E di credibilità, purtroppo, ne ha ancora bisogno. Perché questa storia, tratta da un fatto di cronaca, di tre impiegati di un furgone portavalori che decidono di fare un colpo per sistemarsi (che si amplia alle loro vite e a diverse ramificazioni criminali), è ancora un po’ convenzionale e non riesce ad avere sempre il medesimo livello. È perfetto Giampaolo Morelli, sbruffone che non vuole lavorare e idea il piano, come sono perfetti i comprimari, ma non lo è l’uomo grigio e rancoroso di Fabio De Luigi (anzi è una macchietta anche se non vuole far ridere) ed è solo abbozzato il pugile in cerca di legittimazione di Edoardo Leo (invece che carica che ha Mariela Garriga, la sua donna!).
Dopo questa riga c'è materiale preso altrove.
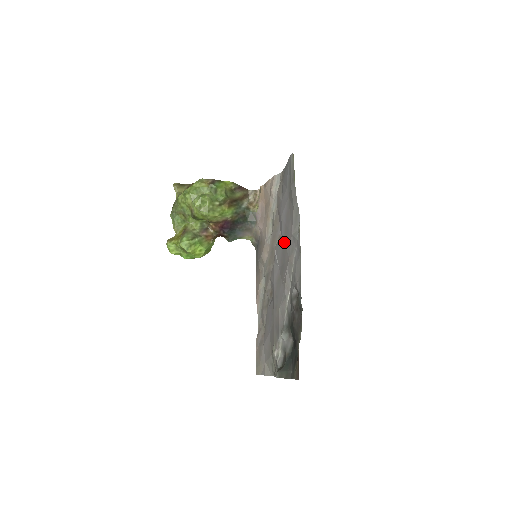
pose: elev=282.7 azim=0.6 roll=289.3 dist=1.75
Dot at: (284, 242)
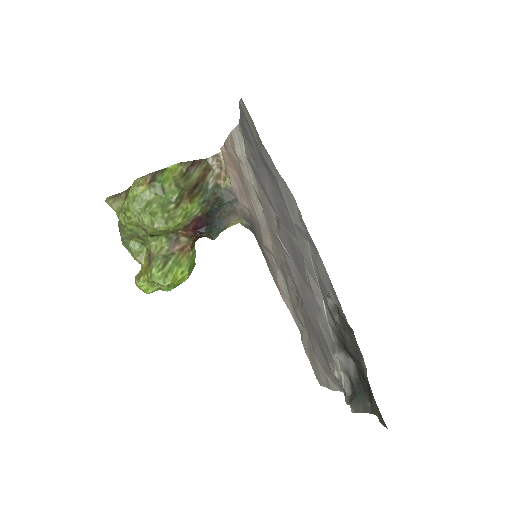
Dot at: (286, 230)
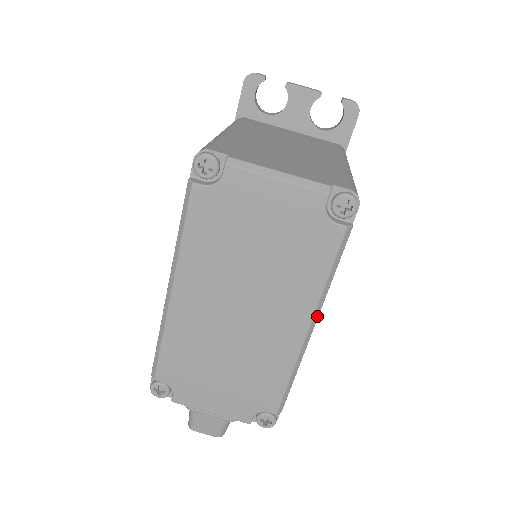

Non dobbiamo mai dimenticarci che veniamo da anni in cui i film di genere italiani erano per la maggior parte La Doppia Ora, i film “è molto più che un noir”, che partivano in una maniera e finivano nei soliti lidi. Gli Uomini D’Oro parte come deve e finisce come deve, sapendo esattamente che strada prendere e avendo anche la grazia di confezionare a modo la scena cruciale (la rapina) e non è poco. Non è poco per niente.